• [DOCUMENT PASSAGE]
Scofield was the major influence upon the development of Chafer's theology. John Hannah notes that "it is impossible to understand Chafer without perceiving the deep influence of Scofield."[34] In fact, "Chafer often likened this relationship to that of father and a son."[35] This relationship grew out of Chafer's study under Scofield at the Northfield Conference and from a life-changing experience in Scofield's study of the First Congregational Church of Dallas in the early 1900s. Scofield told Chafer that his gifts were more in the field of teaching and not in the area of evangelism in which he had labored. "The two prayed together, and Chafer dedicated his life to a lifetime of biblical study."[36]

Scofield and Chafer were two of the greatest American dispensationalists and both developed their theology from out of a Reformed background. Scofield is known for his study bible and Chafer for his Seminary and systematic theology. Jeffrey Richards describes Chafer's theological characteristics as having "much in common with the entire Reformed tradition. Excluding eschatology, Chafer is similar theologically to such Princeton divines as Warfield, Hodge, and Machen. He claims such doctrines as the sovereignty of God, . . . total depravity of humanity, election, irresistible grace, and the perseverance of the saints."[37] C. Fred Lincoln describes Chafer's 8-volume Systematic Theology as "unabridged, Calvinistic, premillennial, and dispensational."[38]

Since its founding in 1924 as The Evangelical Theological College (changed to Dallas Theological Seminary in 1936), it has exerted a global impact on behalf of dispensationalism. Dallas Seminary’s primary founder was Chafer, but William Pettingill and W. H. Griffith-Thomas also played a leading role. Pettingill, like Chafer was Presbyterian. Griffith-Thomas, an Anglican, wrote one of the best commentaries on the Thirty-nine Articles of the Anglican Church,[39] which is still widely used by conservative Anglicans and Episcopalians today. The Thirty-nine Articles are staunchly Calvinistic. Both men were clearly Calvinists. The Seminary, especially before World War II, considered itself Calvinistic. Chafer once characterized the school in a publicity brochure as "in full agreement with the Reformed Faith and its theology is strictly Calvinistic."[40] In a letter to Allan MacRae of Westminster Theological Seminary, Chafer said, "You probably know that we are definitely Calvinistic in our theology."[41] "Speaking of the faculty, Chafer noted in 1925 that they were 'almost wholly drawn from the Southern and Northern Presbyterian Churches.'"[42] Further, Chafer wrote to a Presbyterian minister the following: "I am pleased to state that there is no institution to my knowledge which is more thoroughly Calvinistic nor more completely adjusted to this system of doctrine, held by the Presbyterian Church."[43]

Since so many early Dallas graduates entered the Presbyterian ministry, there began to be a reaction to their dispensational premillennialism in the 1930s. This was not an issue as to whether they were Calvinistic in their soteriology, but an issue over their eschatology. In the late 1930s, "Dallas Theological Seminary, though strongly professing to be a Presbyterian institution, was being severed from the conservative Presbyterian splinter movement."[44] In 1944, Southern Presbyterians issued a report from a committee investigating the compatibility of dispensationalism with the Westminster Confession of Faith. The committee ruled dispensationalism was not in harmony with the Church's Confession. This "report of 1944 was a crippling blow to any future that dispensational premillennialism might have within Southern Presbyterianism."[45] This ruling effectively moved Dallas graduates away from ministry within Reformed denominations toward the independent Bible Church movement.

• [EXCERPTED RECORDS]
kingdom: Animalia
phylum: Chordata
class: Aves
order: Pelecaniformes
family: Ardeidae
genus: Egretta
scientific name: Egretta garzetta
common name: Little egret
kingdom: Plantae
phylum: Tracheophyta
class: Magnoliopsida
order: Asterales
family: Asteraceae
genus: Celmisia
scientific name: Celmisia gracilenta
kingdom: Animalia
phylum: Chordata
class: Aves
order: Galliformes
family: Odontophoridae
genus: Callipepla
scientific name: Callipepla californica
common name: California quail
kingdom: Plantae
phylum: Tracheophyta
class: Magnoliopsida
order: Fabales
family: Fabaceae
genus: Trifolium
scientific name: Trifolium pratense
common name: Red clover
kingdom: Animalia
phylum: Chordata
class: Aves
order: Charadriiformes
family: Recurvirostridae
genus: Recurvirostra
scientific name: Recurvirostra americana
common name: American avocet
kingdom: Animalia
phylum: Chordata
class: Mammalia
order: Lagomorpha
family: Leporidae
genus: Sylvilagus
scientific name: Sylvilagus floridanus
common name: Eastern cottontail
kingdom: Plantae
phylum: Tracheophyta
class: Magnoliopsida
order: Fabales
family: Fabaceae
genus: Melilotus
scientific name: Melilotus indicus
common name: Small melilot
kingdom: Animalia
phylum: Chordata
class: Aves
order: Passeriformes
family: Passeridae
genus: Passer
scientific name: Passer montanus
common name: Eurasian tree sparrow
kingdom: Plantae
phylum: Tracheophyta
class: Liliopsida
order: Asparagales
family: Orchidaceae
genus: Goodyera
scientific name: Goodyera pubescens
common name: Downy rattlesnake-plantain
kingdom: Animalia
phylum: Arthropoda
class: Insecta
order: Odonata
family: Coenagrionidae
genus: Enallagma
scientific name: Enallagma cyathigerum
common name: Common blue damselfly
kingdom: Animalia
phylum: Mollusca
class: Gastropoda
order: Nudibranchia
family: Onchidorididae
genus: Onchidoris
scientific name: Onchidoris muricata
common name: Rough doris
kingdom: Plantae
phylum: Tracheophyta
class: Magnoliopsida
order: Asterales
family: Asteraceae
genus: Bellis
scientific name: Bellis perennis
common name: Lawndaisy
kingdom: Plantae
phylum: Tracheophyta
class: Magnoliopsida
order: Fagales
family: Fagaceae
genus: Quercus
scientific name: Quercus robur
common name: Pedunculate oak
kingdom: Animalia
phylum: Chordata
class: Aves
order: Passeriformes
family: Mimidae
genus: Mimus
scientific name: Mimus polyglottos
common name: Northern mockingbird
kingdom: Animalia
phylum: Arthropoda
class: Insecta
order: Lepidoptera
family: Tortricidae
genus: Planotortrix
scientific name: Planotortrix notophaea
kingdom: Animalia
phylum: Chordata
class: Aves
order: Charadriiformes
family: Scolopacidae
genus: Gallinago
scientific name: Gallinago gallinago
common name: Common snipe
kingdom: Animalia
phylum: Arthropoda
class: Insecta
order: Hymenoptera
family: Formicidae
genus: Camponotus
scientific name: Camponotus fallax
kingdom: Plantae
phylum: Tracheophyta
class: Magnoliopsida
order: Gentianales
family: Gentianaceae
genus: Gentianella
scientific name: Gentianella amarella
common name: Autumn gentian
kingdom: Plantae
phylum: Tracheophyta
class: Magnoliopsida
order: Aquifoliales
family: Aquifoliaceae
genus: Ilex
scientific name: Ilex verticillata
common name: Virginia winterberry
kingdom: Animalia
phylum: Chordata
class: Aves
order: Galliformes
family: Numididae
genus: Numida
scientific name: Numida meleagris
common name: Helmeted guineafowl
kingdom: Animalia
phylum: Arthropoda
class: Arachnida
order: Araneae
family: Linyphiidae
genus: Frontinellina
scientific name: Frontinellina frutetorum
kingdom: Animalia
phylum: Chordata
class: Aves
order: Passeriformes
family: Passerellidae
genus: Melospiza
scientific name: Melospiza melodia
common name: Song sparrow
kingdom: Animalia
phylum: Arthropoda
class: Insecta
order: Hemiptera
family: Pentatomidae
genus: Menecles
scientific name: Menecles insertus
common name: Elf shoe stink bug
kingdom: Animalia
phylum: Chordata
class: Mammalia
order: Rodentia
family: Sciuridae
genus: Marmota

• [TASKS TO COMPLETE]
A. In the passage on Chafer and Scofield, in what year did The Evangelical Theological College change its name to Dallas Theological Seminary?
B. In the records, rewrite only the lines starting with the line with "class: Liliopsida" and going on through the line with "genus: Enallagma". Replace "family" with "familia" and leave everything else unchanged.
The records are unrelated to the text.

• [RESPONSES TO THE EXERCISE]
A. 1936

B.
class: Liliopsida
order: Asparagales
familia: Orchidaceae
genus: Goodyera
scientific name: Goodyera pubescens
common name: Downy rattlesnake-plantain
kingdom: Animalia
phylum: Arthropoda
class: Insecta
order: Odonata
familia: Coenagrionidae
genus: Enallagma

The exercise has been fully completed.